Buffering and Proximity Analysis

Buffering creates zones around spatial features. This is particularly useful in proximity analysis, where you need to determine how close certain features are to one another. For example, if you want to identify all restaurants within a 3000-meter radius of the 'Palace of Fine Arts', you can use the ST_DWithin function:

SELECT   
  sep.name,
  sep.rating,
  sep.food_type,
  sep.coordinates,
  ST_Distance(
    ST_Transform(sep.coordinates, 26910), 
    ST_Transform(ss.coordinates, 26910)) AS distance
FROM sf_sights ss
JOIN sf_restaurants sep
  ON ST_DWithin(
     ST_Transform(sep.coordinates, 26910), 
     ST_Transform(ss.coordinates, 26910), 
     3000)
WHERE ss.name = 'Palace of Fine Arts';

And here are your results in table and map form:

Overlay Operations

In mapping, overlay operations allow us to see how different sets of geographical information match up or interact. Imagine you have two maps, one showing all the parks in a city and another showing areas prone to flooding. By placing one map on top of the other, you can find out which parks are at risk of flooding. This process helps us to understand and visualize where different geographical features coincide; it makes planning, analyses, and decision-making more effective.

The following query uses the ST_Union function to merge the boundaries of all ‘recreational’ planning districts into a unified geometric shape:

SELECT
  ST_Union(boundaries) 
FROM sf_planning_districts 
WHERE type = 'recreational';

Similarly, you could use ST_Intersection to accomplish the same thing.

Network Analysis

Network analysis involves examining routes, identifying the shortest paths, and improving travel efficiency within a network. It’s critical for understanding and optimizing transportation systems and connectivity. PostGIS – when paired with pgRouting – offers robust tools for this type of analysis.
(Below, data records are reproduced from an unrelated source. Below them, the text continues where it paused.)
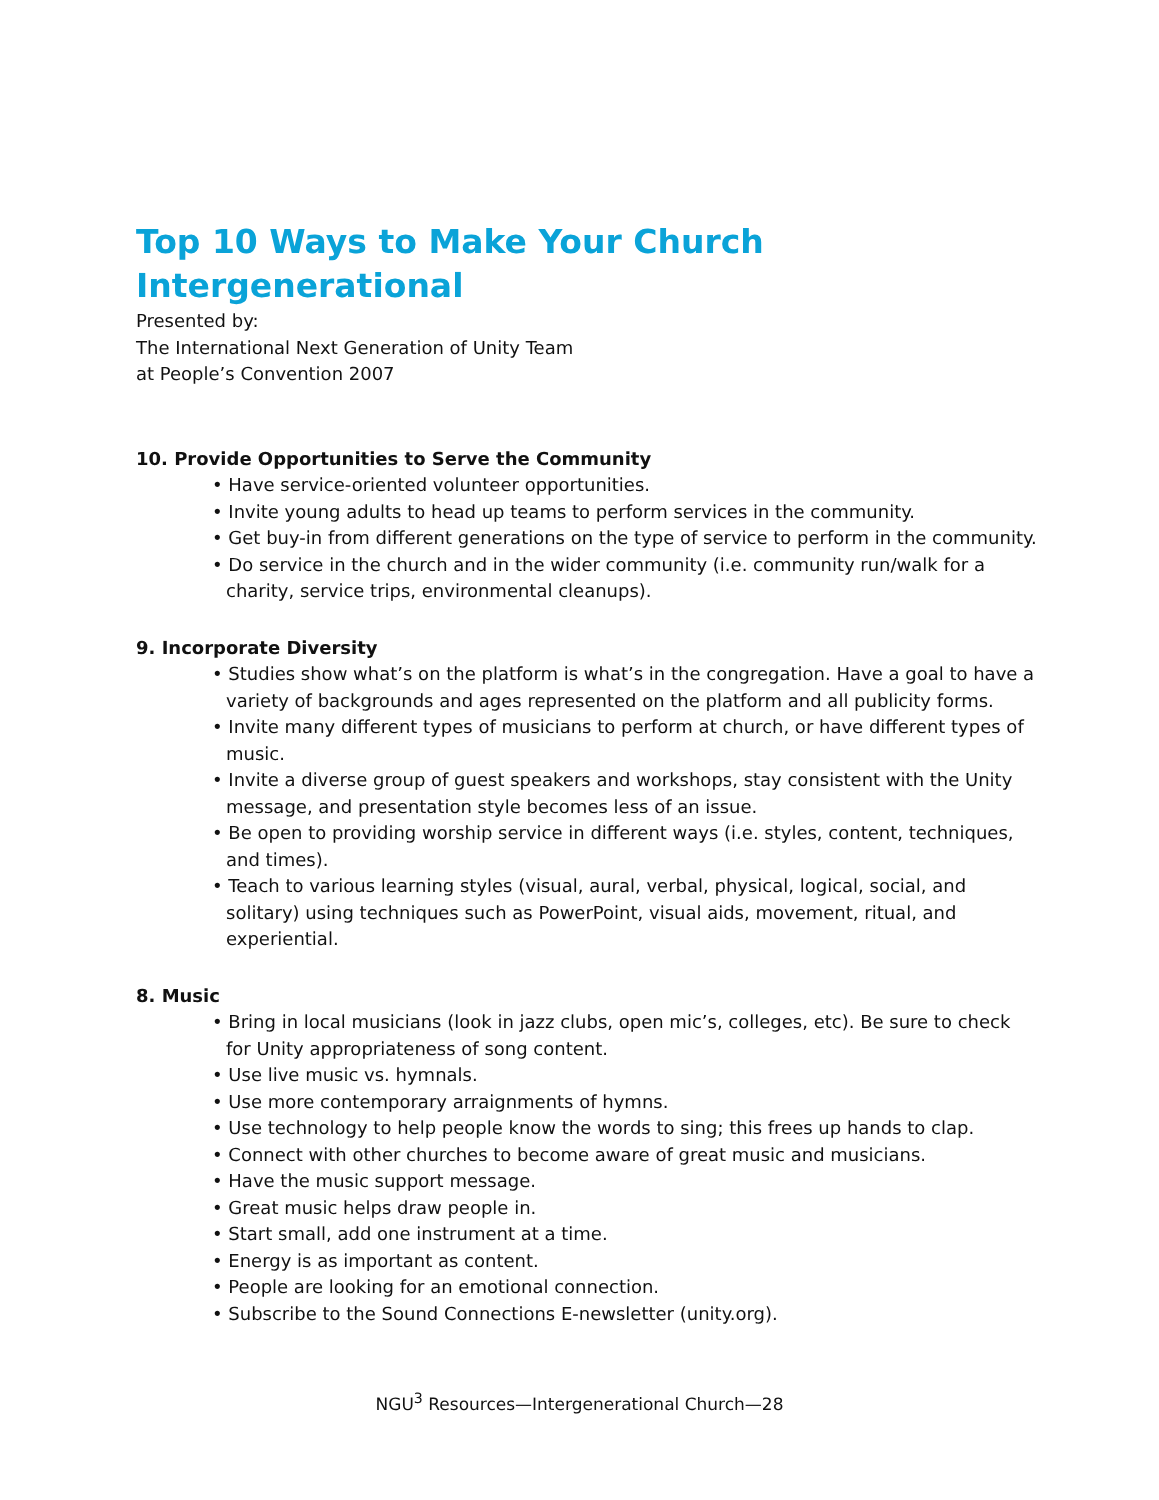Top 10 Ways to Make Your Church Intergenerational
Presented by:
The International Next Generation of Unity Team
at People’s Convention 2007
10. Provide Opportunities to Serve the Community
• Have service-oriented volunteer opportunities.
• Invite young adults to head up teams to perform services in the community.
• Get buy-in from different generations on the type of service to perform in the community.
• Do service in the church and in the wider community (i.e. community run/walk for a charity, service trips, environmental cleanups).
9. Incorporate Diversity
• Studies show what’s on the platform is what’s in the congregation. Have a goal to have a variety of backgrounds and ages represented on the platform and all publicity forms.
• Invite many different types of musicians to perform at church, or have different types of music.
• Invite a diverse group of guest speakers and workshops, stay consistent with the Unity message, and presentation style becomes less of an issue.
• Be open to providing worship service in different ways (i.e. styles, content, techniques, and times).
• Teach to various learning styles (visual, aural, verbal, physical, logical, social, and solitary) using techniques such as PowerPoint, visual aids, movement, ritual, and experiential.
8. Music
• Bring in local musicians (look in jazz clubs, open mic’s, colleges, etc). Be sure to check for Unity appropriateness of song content.
• Use live music vs. hymnals.
• Use more contemporary arraignments of hymns.
• Use technology to help people know the words to sing; this frees up hands to clap.
• Connect with other churches to become aware of great music and musicians.
• Have the music support message.
• Great music helps draw people in.
• Start small, add one instrument at a time.
• Energy is as important as content.
• People are looking for an emotional connection.
• Subscribe to the Sound Connections E-newsletter (unity.org).
NGU<sup>3</sup> Resources—Intergenerational Church—28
The pgRouting extension provides advanced algorithms for route optimization. One of the best-known is the pgr_dijkstra function; it computes the shortest or fastest path between two points by considering factors such as road types, traffic conditions, and other variables. This capability is invaluable for navigation systems, logistics planning, transportation management and more. By leveraging such extensions, users can enhance route planning, reduce travel times, and improve overall network efficiency.

Continue Exploring Spatial Data with PostGIS

PostGIS, with its seamless integration into PostgreSQL, provides a powerful platform for managing and analyzing geospatial data. Throughout this article, we've covered the basics of spatial queries, ventured into advanced spatial analysis, and demonstrated how PostGIS can help you answer complex geographic questions with precision and efficiency.

Learning PostGIS can transform your approach to spatial data. It will make it easier to extract valuable insights, optimize workflows, and make data-driven decisions. Whether you're involved in urban planning, environmental analysis, transportation networks, or any GIS-related field, PostGIS equips you with the tools necessary to handle geospatial data effectively.

As you explore PostGIS’s possibilities, you'll find it enhances your ability to work with geospatial data and opens up new avenues for innovation and discovery. The combination of PostgreSQL's robust database capabilities and PostGIS's geospatial functions empowers you to tackle even the most complex spatial challenges with confidence.

Before I go, I’ll just mention our comprehensive PostGIS course again; it’s really a great choice to get real-world practice with spatial data. It will guide you through every aspect of PostGIS, from the fundamentals to advanced techniques. Before you know it, you’ll be confidently tackling geospatial data projects.

PostGIS is more than just an extension of PostgreSQL. It's a gateway to unlocking the full potential of geospatial data within your database systems. By mastering PostGIS’s features, you can turn spatial data into actionable insights that drive success in your projects and for your company.